• TASK DETAILS
Produce a verbatim copy of the following records, leaving out all pictures.
Start of LISTED ENTRIES
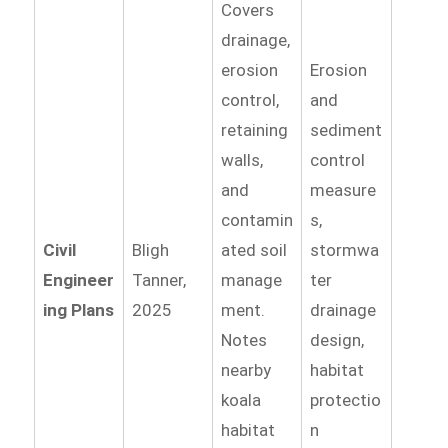
Covers
drainage,
erosion
Erosion
control,
and
retaining
sediment
walls,
control
and
measure
contamin
s,
Civil
Bligh
ated soil
stormwa
Engineer
Tanner,
manage
ter
ing Plans
2025
ment.
drainage
Notes
design,
nearby
habitat
koala
protectio
habitat
n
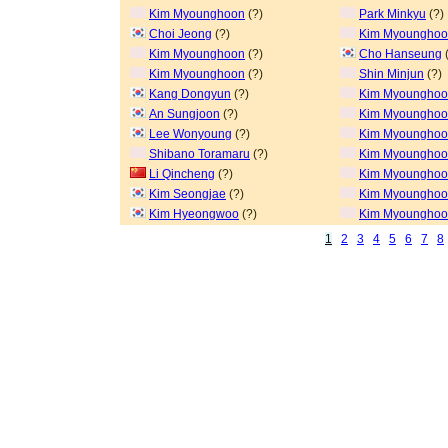
Kim Myounghoon
(?)
Park Minkyu
(?)
Choi Jeong
(?)
Kim Myoungho
Kim Myounghoon
(?)
Cho Hanseung
(
Kim Myounghoon
(?)
Shin Minjun
(?)
Kang Dongyun
(?)
Kim Myoungho
An Sungjoon
(?)
Kim Myoungho
Lee Wonyoung
(?)
Kim Myoungho
Shibano Toramaru
(?)
Kim Myoungho
Li Qincheng
(?)
Kim Myoungho
Kim Seongjae
(?)
Kim Myoungho
Kim Hyeongwoo
(?)
Kim Myoungho
1
2
3
4
5
6
7
8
End of LISTED ENTRIES
• RESPONSE
Covers
drainage,
erosion
Erosion
control,
and
retaining
sediment
walls,
control
and
measure
contamin
s,
Civil
Bligh
ated soil
stormwa
Engineer
Tanner,
manage
ter
ing Plans
2025
ment.
drainage
Notes
design,
nearby
habitat
koala
protectio
habitat
n
Kim Myounghoon
(?)
Park Minkyu
(?)
Choi Jeong
(?)
Kim Myoungho
Kim Myounghoon
(?)
Cho Hanseung
(
Kim Myounghoon
(?)
Shin Minjun
(?)
Kang Dongyun
(?)
Kim Myoungho
An Sungjoon
(?)
Kim Myoungho
Lee Wonyoung
(?)
Kim Myoungho
Shibano Toramaru
(?)
Kim Myoungho
Li Qincheng
(?)
Kim Myoungho
Kim Seongjae
(?)
Kim Myoungho
Kim Hyeongwoo
(?)
Kim Myoungho
1
2
3
4
5
6
7
8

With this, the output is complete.